La pronuncia d’appello in commento tratta due interessanti temi in materia di successione a titolo particolare nel diritto controverso e di possibilità di rimessione al primo giudice per vizio di notifica a mezzo pec.
In primo grado una società ha chiesto ed ottenuto la declaratoria di legittimità del proprio recesso da un contratto di locazione con una società di gestione poi subentrata a un fondo; in appello la locataria ha dedotto la nullità della sentenza per inesistenza della notifica del ricorso e del decreto di fissazione udienza del primo grado per mancata prova dell’incombente in modalità telematica nonché per difetto di legittimazione passiva del convenuto.
Seguendo la giurisprudenza prevalente ed esaminando gli elementi probatori offerti ritenuti ammissibili ai sensi dell’art. 437 c. 2 c.p.c, la corte territoriale piemontese ha ritenuto correttamente legittimato – nonostante la mancata trascrizione ex art.li 2643 e 2645 c.c. – il soggetto che è subentrato nel fondo quale avente causa nella posizione giuridica passiva cui inerisce la pretesa dedotta in giudizio (Cass. 8316/2003) facendo applicazione dell’u.c. dell’art. 111 c.p.c. per esigenze di tutela del soggetto non coinvolto dal fenomeno successorio dal rischio di ottenere una pronuncia inutiliter data, legittimando l’appellante pur non essendo stato parte in primo grado.
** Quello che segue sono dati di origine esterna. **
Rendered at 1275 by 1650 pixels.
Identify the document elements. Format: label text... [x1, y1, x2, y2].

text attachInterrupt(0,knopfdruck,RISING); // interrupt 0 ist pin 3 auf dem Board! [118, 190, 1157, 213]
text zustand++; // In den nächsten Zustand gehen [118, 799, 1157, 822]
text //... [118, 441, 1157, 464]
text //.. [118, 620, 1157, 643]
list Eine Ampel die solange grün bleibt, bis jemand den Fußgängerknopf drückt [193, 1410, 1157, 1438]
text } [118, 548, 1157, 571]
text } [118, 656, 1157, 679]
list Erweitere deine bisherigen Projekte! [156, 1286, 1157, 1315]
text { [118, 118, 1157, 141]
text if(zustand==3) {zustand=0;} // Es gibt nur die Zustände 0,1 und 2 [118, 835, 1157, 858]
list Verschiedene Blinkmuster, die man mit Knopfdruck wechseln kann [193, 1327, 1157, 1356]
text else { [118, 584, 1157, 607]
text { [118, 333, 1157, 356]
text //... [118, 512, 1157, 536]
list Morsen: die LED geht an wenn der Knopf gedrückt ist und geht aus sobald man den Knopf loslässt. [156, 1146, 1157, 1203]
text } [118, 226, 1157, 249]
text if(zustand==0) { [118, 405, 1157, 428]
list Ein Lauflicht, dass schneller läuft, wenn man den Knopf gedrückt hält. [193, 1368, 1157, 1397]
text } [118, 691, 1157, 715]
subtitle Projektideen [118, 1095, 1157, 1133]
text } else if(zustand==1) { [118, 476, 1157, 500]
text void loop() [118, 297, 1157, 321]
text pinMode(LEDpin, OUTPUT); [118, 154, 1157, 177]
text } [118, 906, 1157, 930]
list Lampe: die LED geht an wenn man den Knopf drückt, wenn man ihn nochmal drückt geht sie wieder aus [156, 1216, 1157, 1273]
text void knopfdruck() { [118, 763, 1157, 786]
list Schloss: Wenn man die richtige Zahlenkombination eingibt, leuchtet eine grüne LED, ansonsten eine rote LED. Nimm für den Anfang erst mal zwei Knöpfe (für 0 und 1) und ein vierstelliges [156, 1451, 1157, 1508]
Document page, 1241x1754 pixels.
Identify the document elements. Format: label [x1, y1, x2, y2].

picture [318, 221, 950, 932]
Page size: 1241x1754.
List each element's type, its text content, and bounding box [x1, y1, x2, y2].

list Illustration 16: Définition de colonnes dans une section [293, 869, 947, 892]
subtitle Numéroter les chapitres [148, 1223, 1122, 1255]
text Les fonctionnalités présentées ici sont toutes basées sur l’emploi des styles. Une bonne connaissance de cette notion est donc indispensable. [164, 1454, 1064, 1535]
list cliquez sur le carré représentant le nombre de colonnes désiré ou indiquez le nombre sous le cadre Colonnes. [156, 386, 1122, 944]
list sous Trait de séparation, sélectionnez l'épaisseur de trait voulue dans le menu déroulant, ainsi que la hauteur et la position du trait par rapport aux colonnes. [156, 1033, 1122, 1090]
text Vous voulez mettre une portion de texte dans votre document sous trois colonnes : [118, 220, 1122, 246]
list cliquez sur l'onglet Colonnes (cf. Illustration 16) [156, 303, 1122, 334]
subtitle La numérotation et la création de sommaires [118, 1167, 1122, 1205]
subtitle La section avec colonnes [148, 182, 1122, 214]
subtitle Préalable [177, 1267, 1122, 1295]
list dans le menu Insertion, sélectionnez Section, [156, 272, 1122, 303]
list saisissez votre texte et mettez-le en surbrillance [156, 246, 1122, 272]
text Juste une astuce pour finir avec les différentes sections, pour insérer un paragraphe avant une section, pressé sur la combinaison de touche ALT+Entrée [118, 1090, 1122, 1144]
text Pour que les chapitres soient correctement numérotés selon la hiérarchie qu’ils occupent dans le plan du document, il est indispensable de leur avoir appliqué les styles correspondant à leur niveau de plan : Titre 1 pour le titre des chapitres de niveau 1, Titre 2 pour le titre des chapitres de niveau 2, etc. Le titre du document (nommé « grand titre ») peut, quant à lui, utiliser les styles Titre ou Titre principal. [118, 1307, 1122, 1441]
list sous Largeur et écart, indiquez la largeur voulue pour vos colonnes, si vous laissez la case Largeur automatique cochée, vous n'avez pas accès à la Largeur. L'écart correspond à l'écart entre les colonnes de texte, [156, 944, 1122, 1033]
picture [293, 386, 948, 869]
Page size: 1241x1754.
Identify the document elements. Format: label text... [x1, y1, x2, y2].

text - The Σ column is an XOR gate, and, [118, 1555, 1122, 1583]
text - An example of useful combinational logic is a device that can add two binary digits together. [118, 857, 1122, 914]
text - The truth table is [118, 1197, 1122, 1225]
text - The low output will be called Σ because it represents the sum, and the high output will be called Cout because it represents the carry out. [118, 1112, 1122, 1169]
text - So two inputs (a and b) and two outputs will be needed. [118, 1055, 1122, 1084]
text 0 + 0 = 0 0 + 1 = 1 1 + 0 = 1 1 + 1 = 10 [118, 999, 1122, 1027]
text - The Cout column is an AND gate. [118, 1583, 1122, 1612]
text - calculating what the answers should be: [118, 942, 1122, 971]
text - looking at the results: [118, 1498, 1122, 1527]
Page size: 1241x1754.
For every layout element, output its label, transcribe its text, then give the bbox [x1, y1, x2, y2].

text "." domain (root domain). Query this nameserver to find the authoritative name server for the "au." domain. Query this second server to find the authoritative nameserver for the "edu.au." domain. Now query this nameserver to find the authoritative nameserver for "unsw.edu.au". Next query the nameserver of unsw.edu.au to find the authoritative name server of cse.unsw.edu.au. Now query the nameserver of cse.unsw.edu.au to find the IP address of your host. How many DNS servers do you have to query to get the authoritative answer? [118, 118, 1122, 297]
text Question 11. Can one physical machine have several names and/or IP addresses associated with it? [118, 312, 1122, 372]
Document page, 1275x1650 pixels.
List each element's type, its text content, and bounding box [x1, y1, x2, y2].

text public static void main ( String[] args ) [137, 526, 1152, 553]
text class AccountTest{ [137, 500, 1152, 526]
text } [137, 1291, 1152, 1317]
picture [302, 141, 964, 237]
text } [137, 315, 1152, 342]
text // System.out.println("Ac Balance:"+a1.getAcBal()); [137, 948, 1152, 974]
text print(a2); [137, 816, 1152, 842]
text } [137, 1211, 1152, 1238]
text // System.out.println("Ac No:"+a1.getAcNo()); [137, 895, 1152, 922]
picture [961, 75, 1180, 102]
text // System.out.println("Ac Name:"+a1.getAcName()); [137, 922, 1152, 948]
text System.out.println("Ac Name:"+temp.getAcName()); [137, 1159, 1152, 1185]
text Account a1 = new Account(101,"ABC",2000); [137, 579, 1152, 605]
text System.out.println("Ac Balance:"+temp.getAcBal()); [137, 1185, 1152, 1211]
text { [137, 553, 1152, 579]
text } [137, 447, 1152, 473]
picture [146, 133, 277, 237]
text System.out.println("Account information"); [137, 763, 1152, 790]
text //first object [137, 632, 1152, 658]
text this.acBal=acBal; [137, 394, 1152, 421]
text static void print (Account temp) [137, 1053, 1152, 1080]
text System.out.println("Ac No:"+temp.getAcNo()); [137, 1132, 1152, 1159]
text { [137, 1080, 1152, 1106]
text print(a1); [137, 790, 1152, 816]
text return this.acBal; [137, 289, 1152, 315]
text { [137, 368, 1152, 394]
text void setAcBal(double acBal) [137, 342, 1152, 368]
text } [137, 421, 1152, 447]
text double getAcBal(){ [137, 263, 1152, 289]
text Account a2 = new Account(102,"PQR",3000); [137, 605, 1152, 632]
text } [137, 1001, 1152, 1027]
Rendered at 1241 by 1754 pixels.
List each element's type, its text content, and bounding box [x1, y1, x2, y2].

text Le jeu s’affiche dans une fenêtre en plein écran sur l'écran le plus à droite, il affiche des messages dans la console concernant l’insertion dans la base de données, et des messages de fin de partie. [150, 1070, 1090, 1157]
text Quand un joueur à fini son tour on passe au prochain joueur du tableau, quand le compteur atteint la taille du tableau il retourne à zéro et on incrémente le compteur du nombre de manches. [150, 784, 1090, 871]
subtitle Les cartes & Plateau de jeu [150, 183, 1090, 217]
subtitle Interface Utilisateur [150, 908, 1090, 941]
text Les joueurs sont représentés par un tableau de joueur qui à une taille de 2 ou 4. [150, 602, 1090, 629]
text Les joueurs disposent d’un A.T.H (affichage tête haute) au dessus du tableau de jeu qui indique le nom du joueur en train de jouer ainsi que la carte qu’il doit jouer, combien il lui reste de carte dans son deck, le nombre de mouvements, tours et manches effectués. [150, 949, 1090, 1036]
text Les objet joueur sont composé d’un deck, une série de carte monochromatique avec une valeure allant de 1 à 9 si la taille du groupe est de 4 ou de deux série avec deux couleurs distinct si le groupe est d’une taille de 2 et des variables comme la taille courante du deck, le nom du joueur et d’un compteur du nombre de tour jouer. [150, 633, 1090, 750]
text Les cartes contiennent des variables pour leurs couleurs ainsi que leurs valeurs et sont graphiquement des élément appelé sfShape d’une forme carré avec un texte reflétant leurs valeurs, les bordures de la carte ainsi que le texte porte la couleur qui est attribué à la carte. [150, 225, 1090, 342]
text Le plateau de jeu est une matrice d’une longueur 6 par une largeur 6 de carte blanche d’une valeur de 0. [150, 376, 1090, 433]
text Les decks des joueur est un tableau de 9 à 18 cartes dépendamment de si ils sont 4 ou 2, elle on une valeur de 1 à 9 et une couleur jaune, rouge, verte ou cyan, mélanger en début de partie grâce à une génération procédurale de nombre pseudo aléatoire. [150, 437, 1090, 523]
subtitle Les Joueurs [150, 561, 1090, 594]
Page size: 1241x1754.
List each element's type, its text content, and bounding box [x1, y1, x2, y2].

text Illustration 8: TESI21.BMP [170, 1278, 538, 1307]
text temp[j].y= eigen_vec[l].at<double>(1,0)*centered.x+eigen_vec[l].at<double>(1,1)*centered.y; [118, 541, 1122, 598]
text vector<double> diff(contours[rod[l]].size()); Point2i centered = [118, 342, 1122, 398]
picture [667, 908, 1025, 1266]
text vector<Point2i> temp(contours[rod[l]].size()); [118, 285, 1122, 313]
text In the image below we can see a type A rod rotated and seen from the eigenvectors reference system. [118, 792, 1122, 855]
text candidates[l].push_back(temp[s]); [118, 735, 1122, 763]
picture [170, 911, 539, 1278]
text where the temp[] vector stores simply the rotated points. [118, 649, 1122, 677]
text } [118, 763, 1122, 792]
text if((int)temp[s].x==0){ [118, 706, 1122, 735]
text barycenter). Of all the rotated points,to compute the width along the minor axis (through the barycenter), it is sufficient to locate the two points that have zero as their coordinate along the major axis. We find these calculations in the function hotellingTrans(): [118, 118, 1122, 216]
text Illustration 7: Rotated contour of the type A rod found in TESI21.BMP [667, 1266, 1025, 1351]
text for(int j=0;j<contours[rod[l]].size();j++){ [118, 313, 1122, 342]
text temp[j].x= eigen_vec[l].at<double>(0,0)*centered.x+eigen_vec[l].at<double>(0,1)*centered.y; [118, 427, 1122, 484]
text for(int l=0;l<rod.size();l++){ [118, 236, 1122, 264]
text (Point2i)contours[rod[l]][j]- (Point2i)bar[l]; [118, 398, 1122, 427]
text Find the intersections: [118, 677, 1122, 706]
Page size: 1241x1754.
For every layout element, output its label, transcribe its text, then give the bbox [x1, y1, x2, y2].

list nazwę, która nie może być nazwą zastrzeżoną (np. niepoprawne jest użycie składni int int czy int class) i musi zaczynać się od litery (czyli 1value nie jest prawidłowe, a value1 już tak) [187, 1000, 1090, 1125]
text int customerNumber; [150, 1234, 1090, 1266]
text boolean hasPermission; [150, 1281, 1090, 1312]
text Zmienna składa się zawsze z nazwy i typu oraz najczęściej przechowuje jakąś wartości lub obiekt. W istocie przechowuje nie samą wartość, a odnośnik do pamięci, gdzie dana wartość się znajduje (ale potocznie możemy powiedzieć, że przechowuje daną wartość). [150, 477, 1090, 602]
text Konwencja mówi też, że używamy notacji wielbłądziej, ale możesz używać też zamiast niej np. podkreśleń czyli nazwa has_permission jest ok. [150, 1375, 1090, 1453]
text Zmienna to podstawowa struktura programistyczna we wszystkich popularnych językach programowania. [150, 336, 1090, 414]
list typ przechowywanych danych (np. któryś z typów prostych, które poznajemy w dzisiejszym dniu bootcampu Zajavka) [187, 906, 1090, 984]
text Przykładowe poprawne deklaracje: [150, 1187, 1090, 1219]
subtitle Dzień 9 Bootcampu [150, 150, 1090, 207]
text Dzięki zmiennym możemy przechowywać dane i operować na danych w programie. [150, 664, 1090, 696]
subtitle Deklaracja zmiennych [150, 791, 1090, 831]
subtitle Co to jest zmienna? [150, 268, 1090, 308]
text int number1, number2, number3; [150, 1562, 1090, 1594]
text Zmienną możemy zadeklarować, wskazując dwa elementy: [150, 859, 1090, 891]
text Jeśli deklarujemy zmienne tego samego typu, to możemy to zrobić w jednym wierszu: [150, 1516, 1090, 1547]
In relazione all’invocato paracadute di cui all’art. 327 c. 2 c.p.c., però - posta la notifica del gravame effettuata ben oltre i sei mesi previsti dalla Legge – il Giudice di seconde cure osserva che detta norma è applicabile solo al contumace del primo grado in ragione di un principio di ordine generale diretto a garantire stabilità e certezza dei rapporti giuridici: nel caso di specie, l’appellante non era stato parte del giudizio né come interveniente né come terzo chiamato e tanto meno ha dato prova della mancata conoscenza dell’appello argomentando di aver ricevuto un messaggio pec privo di certificazione e comunque ad un indirizzo telematico non corretto.
In realtà, osserva la Corte, il messaggio era stato inviato all’indirizzo Pec estratto dal Registro ufficiale (Reginde) e che detta missiva conteneva i previsti tre files firmati digitalmente in maniera corretta ed uno di essi aveva la dicitura “Notificazione ai sensi della L. 53/94” contestando che è onere della parte ricevente aprire i files, verificarne il contenuto ed eventualmente confrontarsi con il subentrato posto che sul tema opera la c.d. presunzione di conoscenza ex art. 1335 c.c. quando la comunicazione è stata regolarmente accettata dall’indirizzo pec del destinatario contenuto nel registro nazionale non essendoci dunque spazio per la rimessione al primo giudice ai sensi e per gli effetti dell’art 354 c. 1 c.p.c. con conseguente rigetto dell’appello e condanna al pagamento, oltre che delle spese di lite, anche dell’ulteriore importo del contributo unificato ai sensi dell’art. 13 c. 1 bis d.P.R. 115/02.